Always double check to make sure it worked! (It did - yay!)

In [None]:
df.isna().sum()

In [None]:
# Sort values so months appear chronologically
month_order = ["January","February","March","April","May","June","July","August","September","October","November","December", "Not Captured"]
month_counts = df["Circulation Active Month"].value_counts().reindex(month_order)

# Plot
month_counts.plot(
    kind="bar",
    color="hotpink",
    edgecolor="black",
    figsize=(10,6)
)

plt.title("Library Circulation Activity by Month", fontsize=16, weight="bold")
plt.xlabel("Month", fontsize=12)
plt.ylabel("Number of Circulations", fontsize=12)
plt.xticks(rotation=45, ha="right")
plt.grid(axis="y", linestyle="--", alpha=0.6)
plt.tight_layout()
plt.show()

Did you notice the dates were showing up as YYYY.0 in the main DF? It seems like on import it was stored as a decimal # instead of an integer. We can change that with a quick little code:

In [None]:
df["Circulation Active Year"] = df["Circulation Active Year"].astype("Int64")

df.head()


# Lowercase a Column

In [None]:
df["Patron Type Definition"] = df["Patron Type Definition"].str.lower()

df.head()

# Create a New Cleaned Column Instead

In [None]:
df["Circ_Month_Cleaned"] = df["Circulation Active Month"].str.lower()

df.head()


# Save your new data frame!

NOTE: This will only download your new CSV file. It will not download your graphs. You can right click on those to save!



In [None]:
df.to_csv("/content/drive/MyDrive/WHAT YOU WANT TO NAME IT.csv", index=False)
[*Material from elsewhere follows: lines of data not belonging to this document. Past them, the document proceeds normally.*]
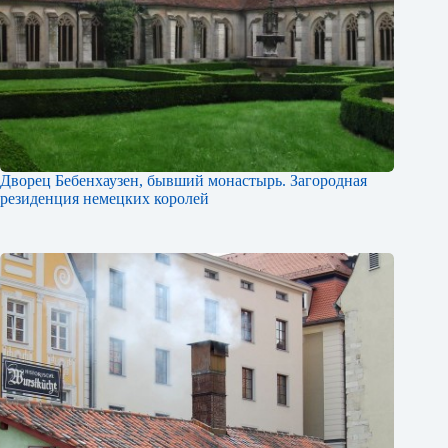
Дворец Бебенхаузен, бывший монастырь. Загородная
резиденция немецких королей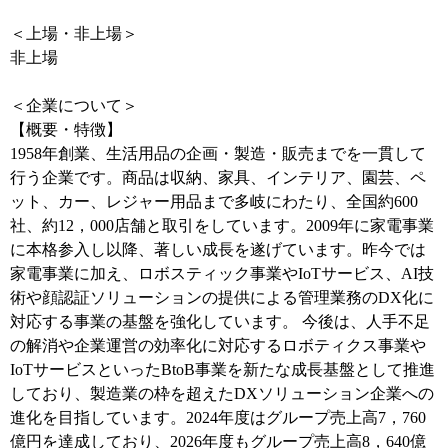
＜上場・非上場＞
非上場
＜企業について＞
【概要・特徴】
1958年創業、生活用品の企画・製造・販売までを一貫して
行う企業です。商品は収納、家具、インテリア、園芸、ペ
ット、カー、レジャー用品まで多岐にわたり、全国約600
社、約12，000店舗と取引をしています。2009年に家電事業
に本格参入し以降、著しい成長を遂げています。昨今では
家電事業に加え、ロボスティック事業やIoTサービス、AI技
術や顔認証ソリューションの提供による管理業務のDX化に
対応する事業の基盤を強化しています。 今後は、人手不足
の解消や企業運営の効率化に対応するロボティクス事業や
IoTサービスといったBtoB事業を新たな成長基盤として推進
しており、製造業の枠を超えたDXソリューション企業への
進化を目指しています。2024年度はグループ売上高7，760
億円を達成しており、2026年度もグループ売上高8，640億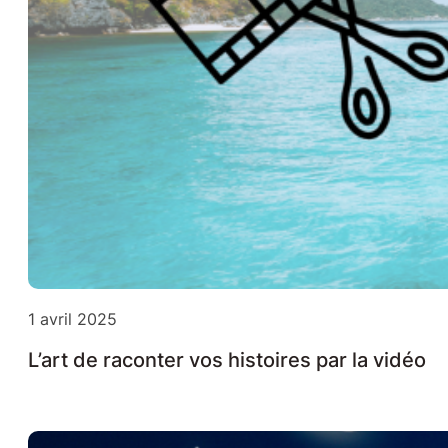
1 avril 2025
L’art de raconter vos histoires par la vidéo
#Upload your code to GitHub!

Hmmm, but what if we want to save this code? What if this is how we want to show other researchers how we created our graphs and how we cleaned the data to do so?

Perhaps we should save to **GITHUB??!**

Go to:
1. File
2. Save a copy in GitHub
3. Choose the repository you want to upload to!
4. Make sure you save to your main branch
5. Commit and then go check GitHub!